One of the blogs I really enjoy, even though it’s very challenging, is White Courtesy Telephone. A post from their archives, which I recently found, has me thinking about cultural change efforts as essential to social and policy change, and what that understanding–that, to change the policies that impact our lives, we have to change how people feel, not just about those policies, but about the people we serve–would mean for the kind of advocacy campaigns I help organizations design and execute.
Do we need to make cultural change our goal, rather than policy change?
What kinds of strategies and inputs do we need to pull that off? And how well positioned are we to embark on that work, today?
This tension (not always that tense, but certainly there are currents there) is playing out today in the immigration policy world, where I still spend a fair amount of my time.
There are those who focus most of their efforts on promoting greater communication and mutual understanding between immigrants and others in the U.S. I have a ton of respect for their work and, indeed, I think that it can promote systems change (in schools, workplaces, local governments) directly connected to how immigrants experience social policies and, ultimately, to the quality of their lives.

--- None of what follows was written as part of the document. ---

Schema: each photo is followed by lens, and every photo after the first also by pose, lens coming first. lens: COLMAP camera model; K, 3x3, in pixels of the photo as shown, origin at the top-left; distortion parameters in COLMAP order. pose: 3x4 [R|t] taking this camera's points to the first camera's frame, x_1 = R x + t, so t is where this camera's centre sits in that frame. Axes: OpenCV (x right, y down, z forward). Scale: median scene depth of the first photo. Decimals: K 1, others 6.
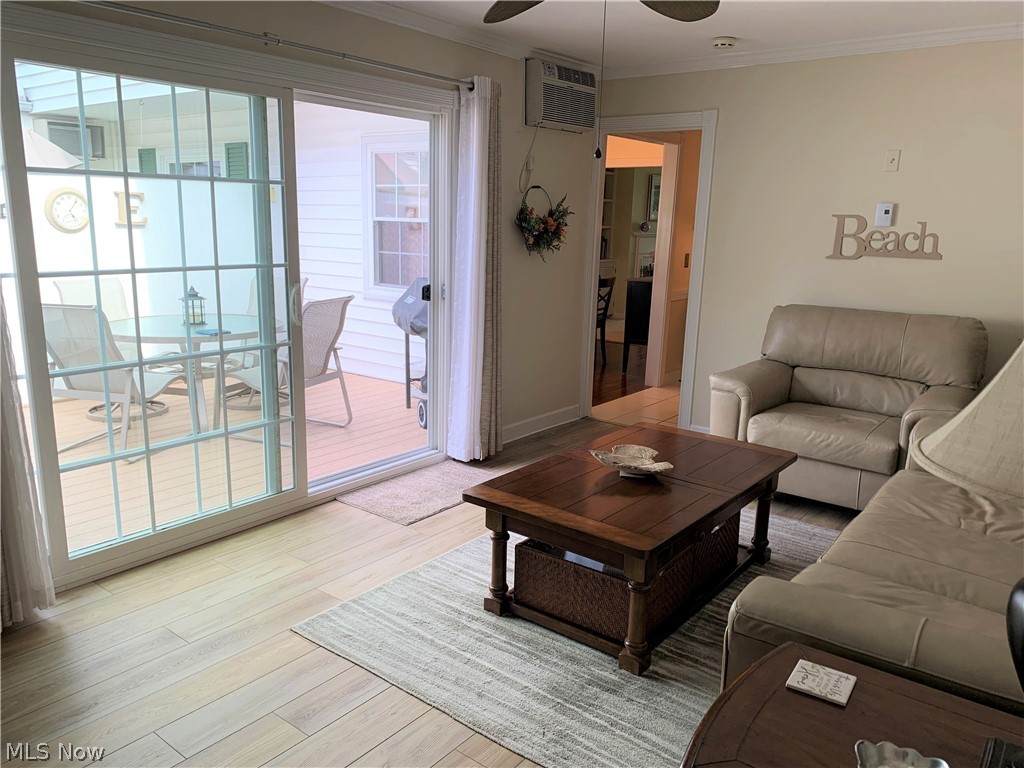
lens RADIAL K [[791.6, 0, 512.0], [0, 791.6, 384.0], [0, 0, 1]] dist [0.003778, -0.003511]
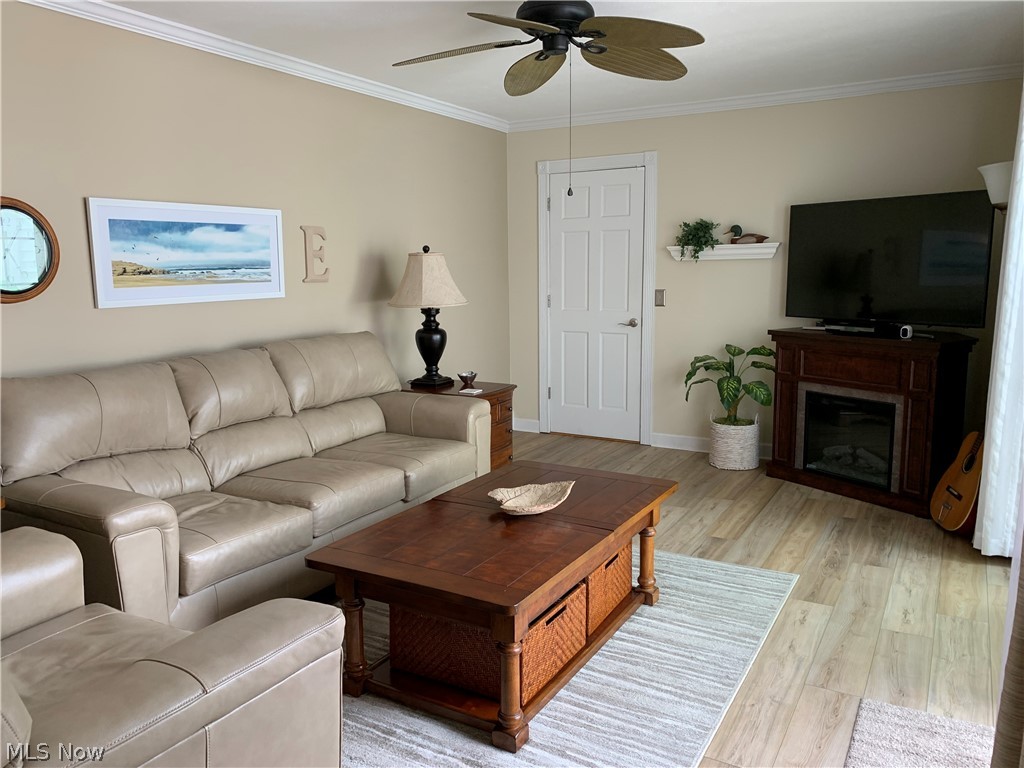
lens RADIAL K [[791.6, 0, 512.0], [0, 791.6, 384.0], [0, 0, 1]] dist [0.003778, -0.003511]
pose [[-0.990150, 0.005573, -0.139899, 0.296255], [-0.043783, 0.936768, 0.347200, -0.339414], [0.132988, 0.349906, -0.927297, 1.808962]]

And then there are those of us more explicitly focused on legislative change, in our state legislatures, where we’re mostly playing defense, and in Congress, where the ongoing battle for comprehensive immigration reform challenges our capacity.
And, really, it shouldn’t be ‘either/or’, of course.
We need better policies, yesterday.
And, to get there, we need to change the conversations about the issues we care about, and to engage and activate latent supporters by cultivating a culture of solidarity and a climate of urgency.
But, as the blog post points out, in a context of limited resources, this is often framed as a trade-off, with organizations and causes forced to choose between long-term changes in how people view their issues and more immediate (although still, often, long-term) gains in the structures that govern our lives.
Where I come down, then, isn’t so much that we should be doing one and not the other.
We need marriage equality, in law, and we also need to celebrate cultures of inclusion and equity. We need strong childcare supports for working mothers, and we also need new cultural agreements about the role of women in society. We need well-funded public schools and a commitment to the public sphere. We need workable gun laws and a culture of nonviolence.
Yes, and yes, and yes.
I think the bigger question is where we should be intentionally focusing our energies, which comes down to what we see as the causal chain.
Do we view policy change as creating the conditions in which culture change is more likely to happen–desegregation leads to greater racial understanding, stricter DUI laws lead to new social norms about drinking and driving?
Or do we believe that we have to change how people think before we can expect to win changes in the law?
Where’s our target, and, then, how do we craft our strategies accordingly?
What’s going to get us there, most surely, given our shoestring capacities and the odds we face?
What’s the right goal and the right metric to go along with it?